Borrowers should consider the balance between lender fees and mortgage rates. While it's not always the case, paying upfront fees can lower your mortgage interest rate. Some lenders will charge higher upfront fees to lower their advertised interest rate and make it more attractive. Some lenders just charge higher upfront fees.
You can decide to buy discount points — a fee paid with your closing costs — to reduce your mortgage rate.
Deciding whether you want to pay higher upfront fees is a matter of considering how long you plan to live in your home and how much cash you have to apply toward closing costs when you sign the loan paperwork.
PenFed mortgage rate transparency
PenFed does not publish sample mortgage rates on its website for the various types of loans it offers. Online personalized rates based on location, credit score or other factors are available only once you provide contact information.

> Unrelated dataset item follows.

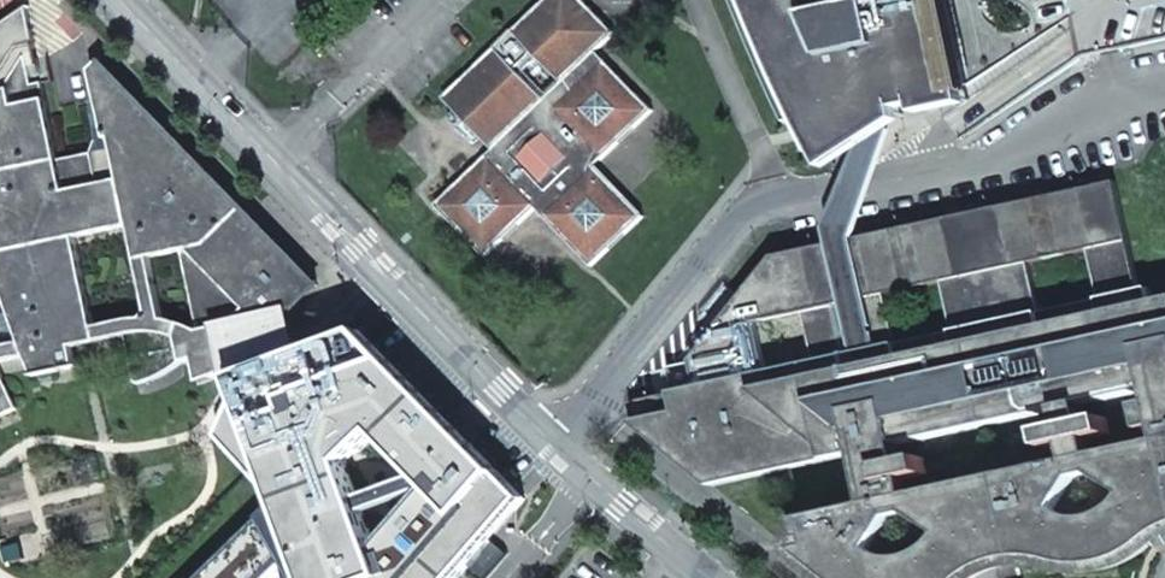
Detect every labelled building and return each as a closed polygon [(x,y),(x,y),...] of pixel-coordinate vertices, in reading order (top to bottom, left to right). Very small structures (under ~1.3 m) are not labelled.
[(642,217),(594,165),(652,110),(595,51),(613,33),(581,0),(547,0),(444,98),(457,112),(481,137),(493,150),(436,205),(485,257),(536,208),(591,266),(642,217)] [(790,124),(874,106),(969,85),(950,0),(737,0),(755,46),(790,124)] [(969,85),(1071,17),(1081,59),(1164,40),(1164,0),(950,0),(969,85)] [(28,357),(36,376),(77,367),(73,347),(127,336),(137,384),(145,383),(148,382),(153,380),(157,379),(159,378),(162,376),(164,375),(167,374),(171,371),(172,371),(173,370),(175,369),(176,368),(177,367),(178,366),(179,366),(180,365),(183,362),(194,360),(200,382),(280,352),(275,330),(272,317),(283,306),(268,290),(266,291),(250,214),(101,62),(92,71),(108,139),(112,138),(114,149),(60,160),(28,6),(0,25),(0,254),(4,253),(31,247),(35,269),(9,275),(9,283),(10,292),(10,297),(11,303),(12,309),(14,317),(16,325),(18,331),(19,336),(21,341),(0,346),(0,363),(28,357)] [(954,109),(943,117),(958,141),(1081,59),(1071,17),(969,85),(947,100),(954,109)] [(474,144),(481,137),(457,112),(450,118),(474,144)] [(971,577),(973,577),(973,576),(975,574),(976,574),(977,573),(978,572),(979,572),(979,571),(980,571),(981,570),(982,570),(983,569),(984,569),(985,568),(986,567),(987,567),(988,567),(989,566),(990,566),(991,565),(992,565),(993,565),(993,564),(994,564),(995,563),(996,563),(998,563),(999,563),(1000,562),(1001,561),(1002,561),(1003,561),(1004,560),(1005,560),(1007,560),(1008,560),(1009,559),(1010,559),(1012,559),(1013,559),(1014,558),(1015,558),(1017,558),(1018,558),(1019,558),(1020,557),(1021,557),(1022,557),(1023,557),(1024,557),(1025,557),(1026,557),(1027,557),(1028,557),(1029,557),(1030,557),(1031,557),(1032,557),(1033,557),(1034,557),(1035,557),(1037,557),(1038,557),(1039,557),(1040,557),(1041,558),(1042,558),(1043,558),(1044,558),(1045,558),(1046,558),(1047,558),(1048,558),(1049,559),(1050,559),(1051,559),(1052,560),(1053,560),(1054,560),(1055,560),(1056,560),(1057,561),(1058,561),(1059,561),(1060,561),(1061,562),(1062,562),(1063,563),(1064,563),(1065,563),(1066,563),(1067,563),(1068,564),(1069,564),(1070,564),(1071,564),(1072,565),(1073,565),(1074,565),(1075,565),(1076,565),(1077,565),(1078,565),(1079,565),(1081,565),(1082,565),(1083,565),(1084,565),(1085,565),(1087,565),(1088,565),(1089,565),(1090,565),(1091,565),(1092,565),(1094,565),(1095,564),(1096,564),(1097,564),(1098,564),(1100,564),(1101,563),(1102,563),(1103,563),(1104,563),(1105,563),(1106,563),(1108,562),(1109,562),(1110,561),(1111,561),(1112,561),(1113,561),(1114,560),(1115,560),(1116,559),(1117,559),(1118,558),(1119,558),(1120,558),(1121,558),(1122,557),(1123,557),(1124,556),(1125,556),(1126,556),(1127,555),(1128,554),(1129,554),(1130,554),(1131,553),(1132,552),(1133,552),(1134,552),(1135,551),(1136,550),(1137,549),(1138,549),(1139,548),(1140,547),(1141,547),(1141,546),(1142,546),(1143,545),(1144,545),(1145,544),(1146,543),(1147,543),(1147,542),(1148,541),(1149,541),(1149,540),(1147,537),(1147,536),(1148,536),(1148,535),(1149,535),(1150,535),(1150,534),(1151,534),(1151,533),(1152,532),(1153,532),(1153,531),(1154,531),(1154,530),(1155,530),(1156,530),(1156,529),(1157,529),(1157,528),(1158,528),(1159,528),(1159,527),(1160,527),(1161,526),(1162,526),(1163,526),(1163,525),(1164,525),(1164,524),(1164,299),(1154,302),(1150,288),(1140,289),(1116,181),(835,243),(774,256),(714,332),(805,312),(815,361),(673,393),(677,412),(633,422),(643,432),(658,428),(663,445),(676,442),(680,458),(692,455),(697,471),(709,470),(714,486),(854,451),(868,502),(800,520),(806,541),(812,539),(814,548),(800,551),(826,572),(833,577),(971,577)] [(275,330),(319,286),(250,214),(266,291),(268,290),(283,306),(272,317),(275,330)] [(31,247),(4,253),(9,275),(35,269),(31,247)] [(19,409),(0,370),(0,418),(19,409)] [(475,577),(488,565),(453,529),(403,577),(475,577)] [(367,564),(353,566),(346,558),(326,577),(381,577),(367,564)]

NerdWallet’s overall ratings for mortgage lenders are evaluated based on four major categories: variety of loan types (purchase, refinance, fixed and adjustable, for example), ease of application, rates and fees and rate transparency. Among the factors we consider when scoring these categories are options to apply for and track loans online, the level of detail about mortgage rates on lender websites and our analysis of the rates and fees lenders reported in the latest available Home Mortgage Disclosure Act data. These scores generate ratings from 1 star (poor) to 5 stars (excellent).